■ **Collection entries**
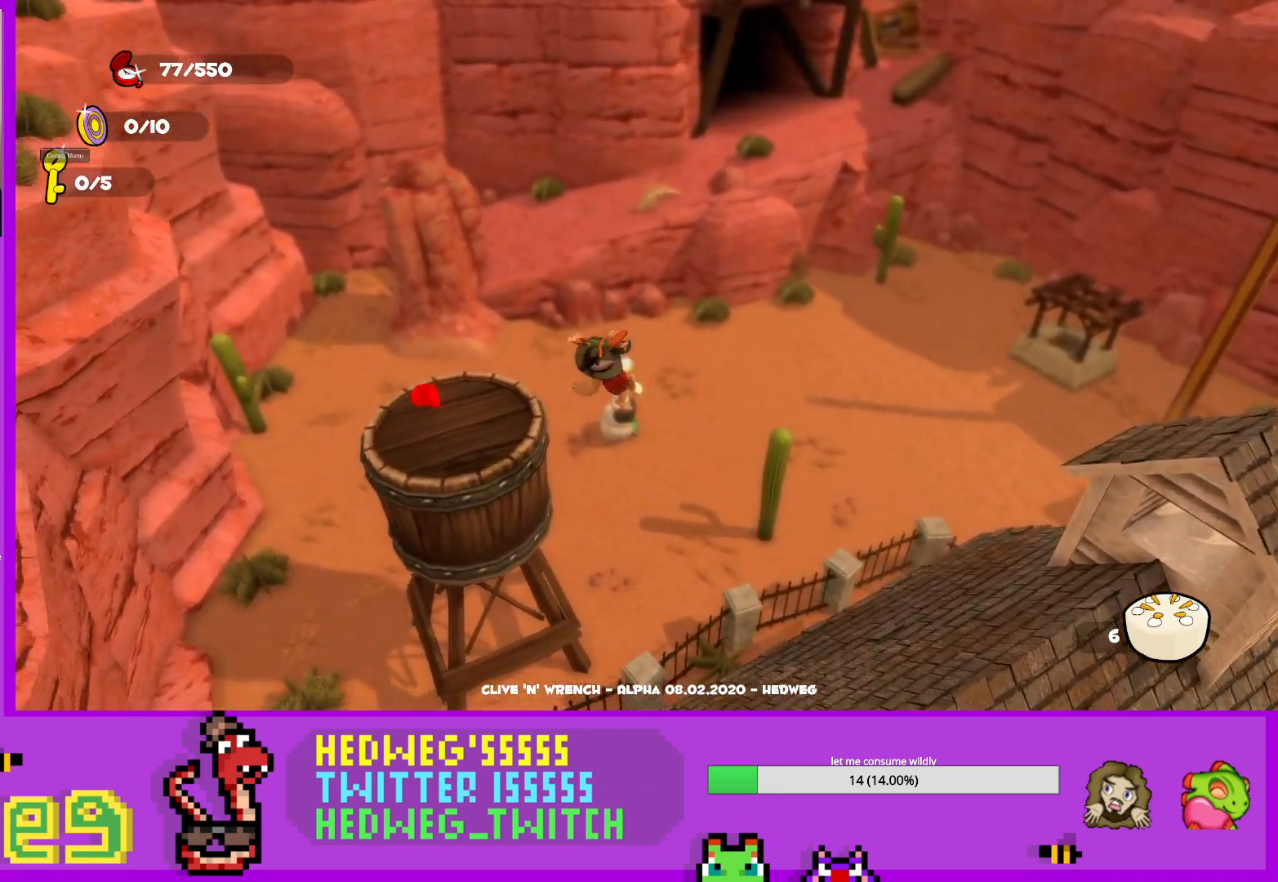
{"buttons": [], "left_stick": "down-left", "right_stick": "center", "events": [[16, "right_stick", "right"], [166, "right_stick", "center"], [317, "X", "down"], [383, "left_stick", "down-left"], [400, "X", "up"]]}
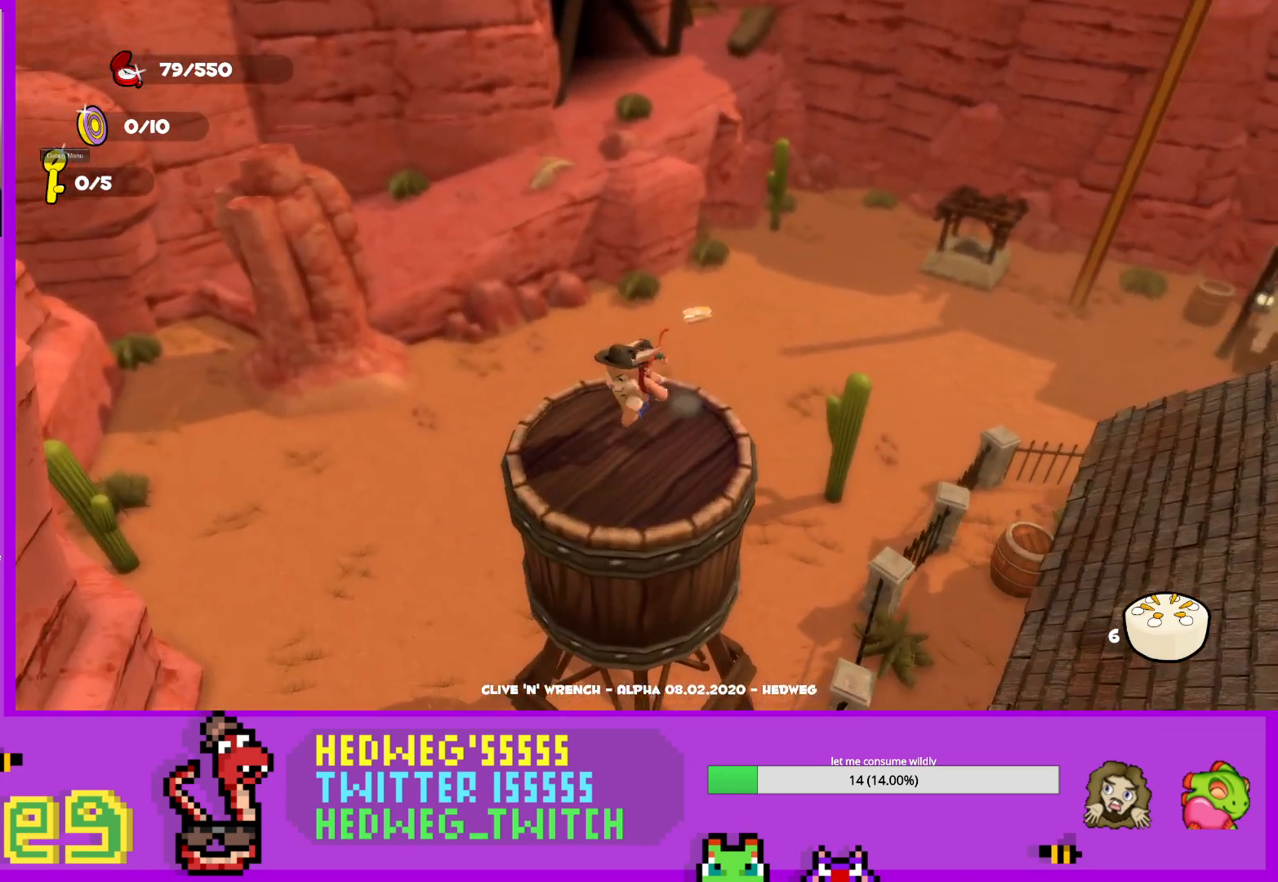
{"buttons": [], "left_stick": "up-left", "right_stick": "center", "events": [[17, "left_stick", "center"], [67, "left_stick", "down"], [67, "right_stick", "down-right"], [117, "right_stick", "down"], [200, "left_stick", "center"], [284, "right_stick", "center"], [350, "left_stick", "up"], [501, "left_stick", "up-left"]]}
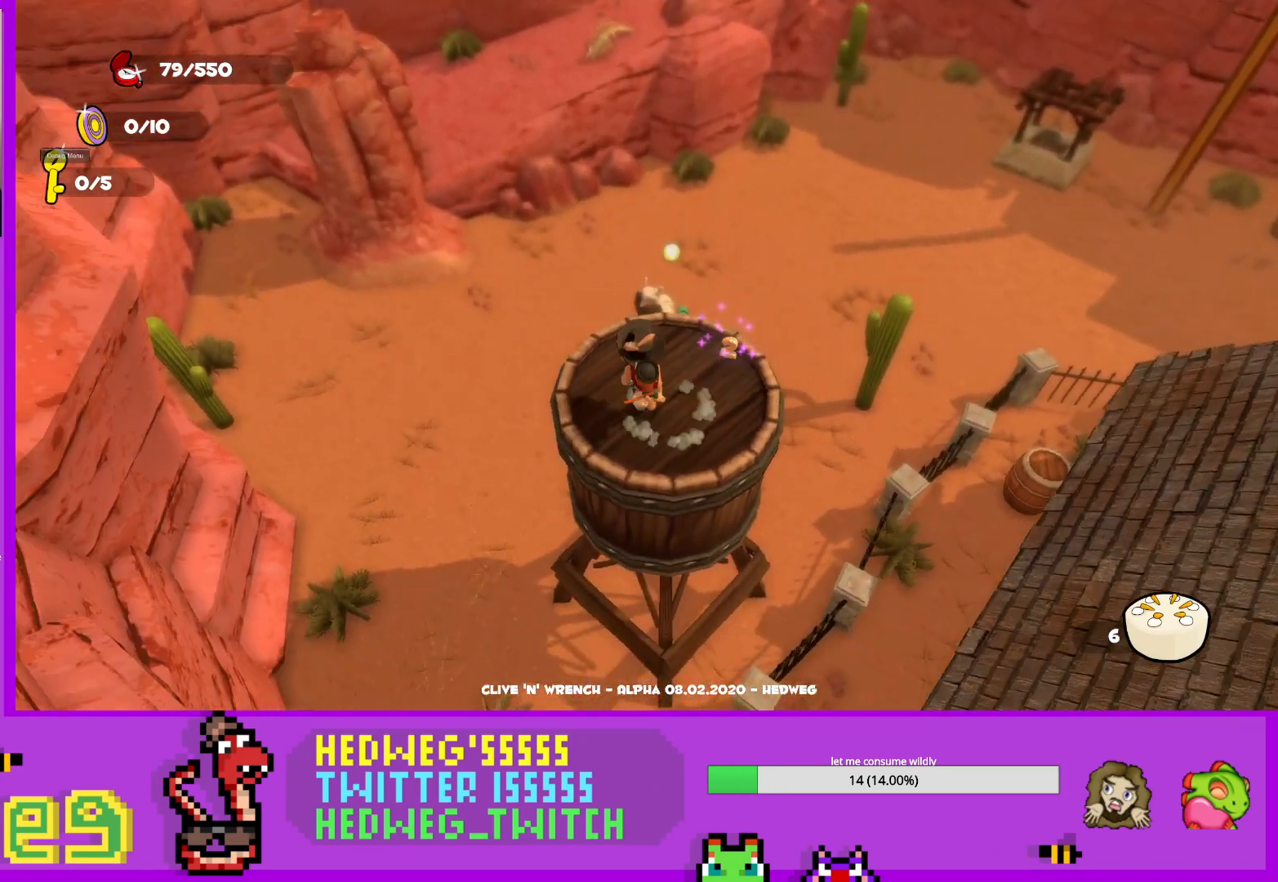
{"buttons": [], "left_stick": "up", "right_stick": "up-right", "events": [[100, "right_stick", "right"], [150, "left_stick", "up"], [400, "right_stick", "up-right"]]}
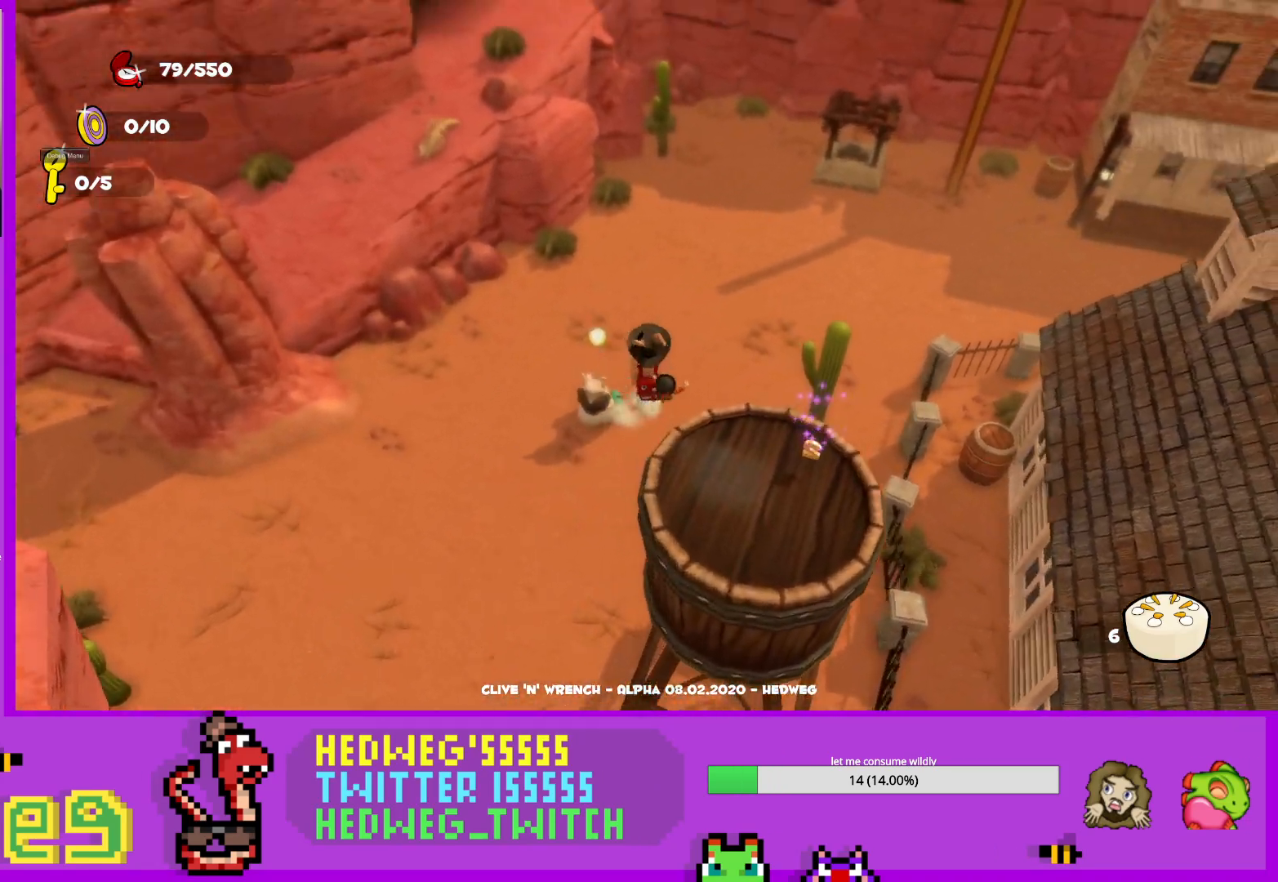
{"buttons": [], "left_stick": "up-left", "right_stick": "center", "events": [[67, "right_stick", "center"], [100, "left_stick", "center"], [184, "right_stick", "up"], [317, "right_stick", "center"], [401, "left_stick", "up-left"]]}
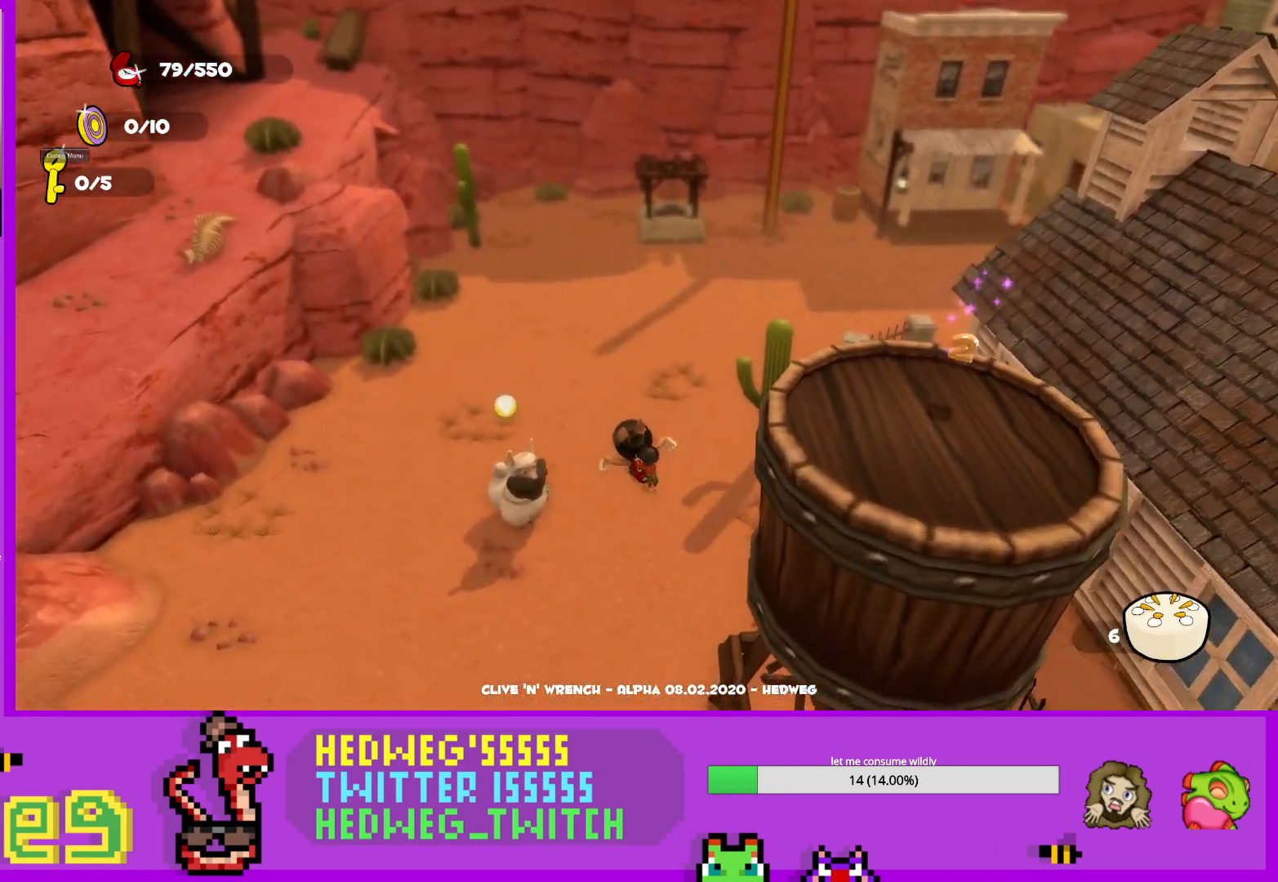
{"buttons": [], "left_stick": "up-left", "right_stick": "center", "events": [[16, "left_stick", "center"], [467, "left_stick", "up-left"]]}
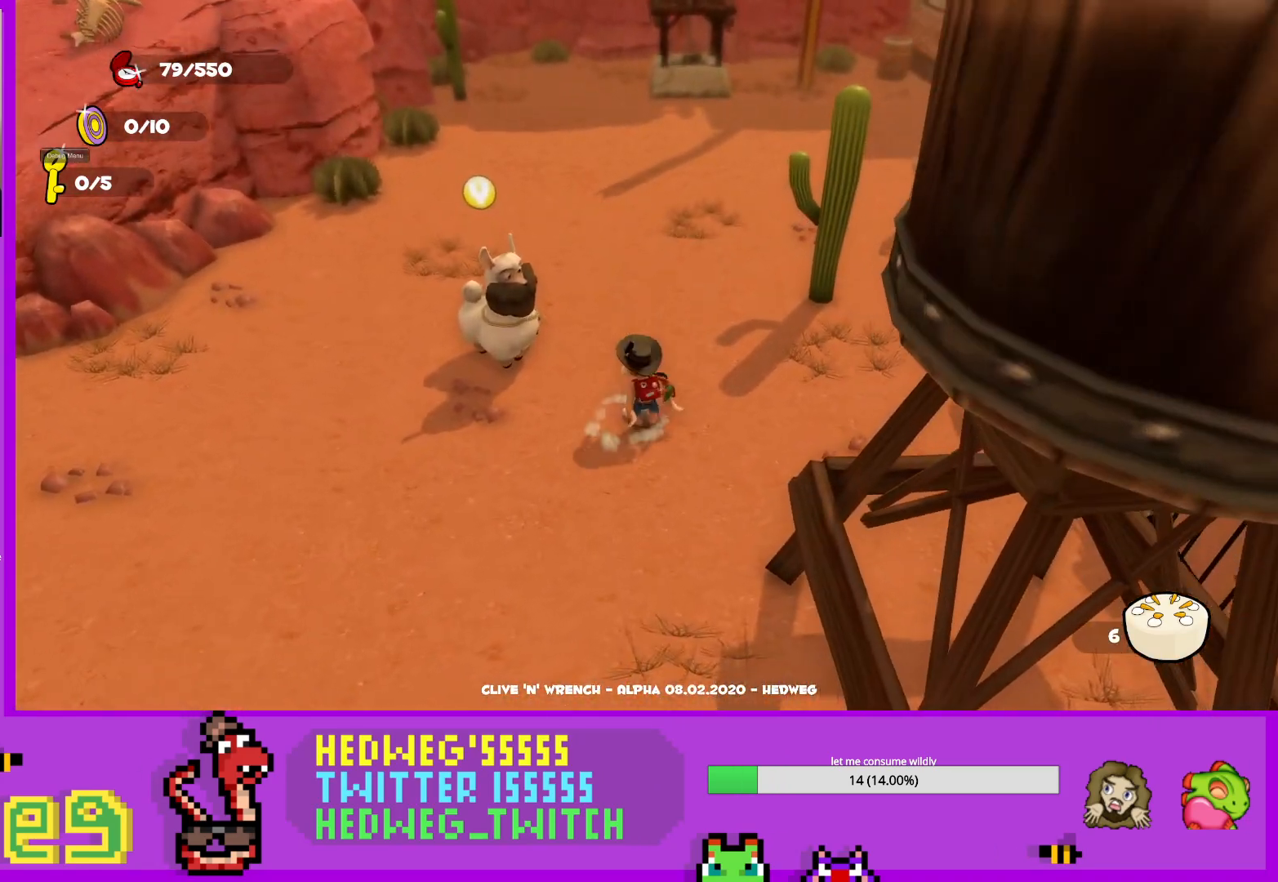
{"buttons": [], "left_stick": "up", "right_stick": "left", "events": [[334, "right_stick", "left"], [350, "left_stick", "center"], [434, "left_stick", "up"]]}
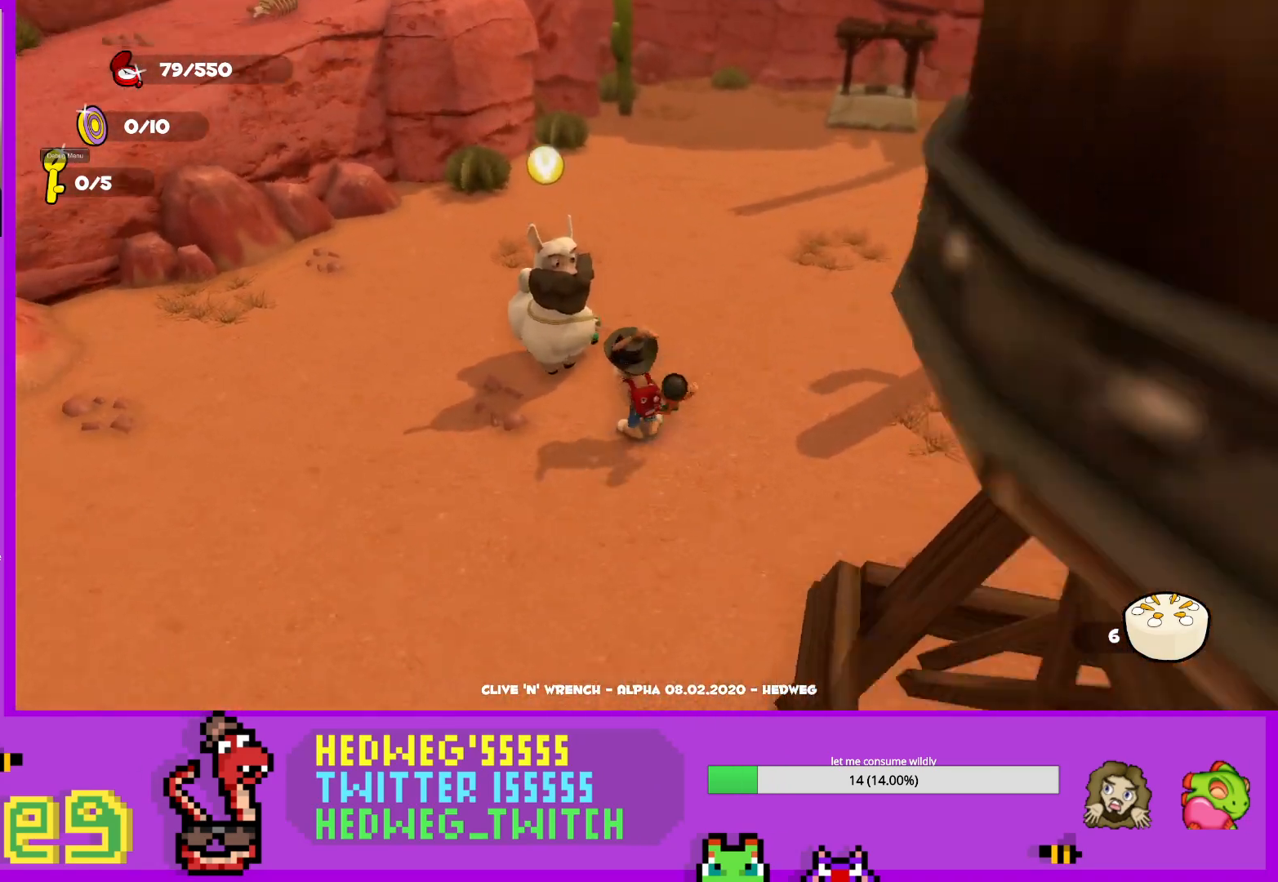
{"buttons": [], "left_stick": "center", "right_stick": "center", "events": [[16, "right_stick", "center"], [267, "left_stick", "center"], [300, "Y", "down"], [433, "Y", "up"]]}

■ **Required work**
Search the entries for the word "center", then gather every line that has it.

■ **Response area**
{"buttons": [], "left_stick": "down-left", "right_stick": "center", "events": [[16, "right_stick", "right"], [166, "right_stick", "center"], [317, "X", "down"], [383, "left_stick", "down-left"], [400, "X", "up"]]}
{"buttons": [], "left_stick": "up-left", "right_stick": "center", "events": [[17, "left_stick", "center"], [67, "left_stick", "down"], [67, "right_stick", "down-right"], [117, "right_stick", "down"], [200, "left_stick", "center"], [284, "right_stick", "center"], [350, "left_stick", "up"], [501, "left_stick", "up-left"]]}
{"buttons": [], "left_stick": "up-left", "right_stick": "center", "events": [[67, "right_stick", "center"], [100, "left_stick", "center"], [184, "right_stick", "up"], [317, "right_stick", "center"], [401, "left_stick", "up-left"]]}
{"buttons": [], "left_stick": "up-left", "right_stick": "center", "events": [[16, "left_stick", "center"], [467, "left_stick", "up-left"]]}
{"buttons": [], "left_stick": "up", "right_stick": "left", "events": [[334, "right_stick", "left"], [350, "left_stick", "center"], [434, "left_stick", "up"]]}
{"buttons": [], "left_stick": "center", "right_stick": "center", "events": [[16, "right_stick", "center"], [267, "left_stick", "center"], [300, "Y", "down"], [433, "Y", "up"]]}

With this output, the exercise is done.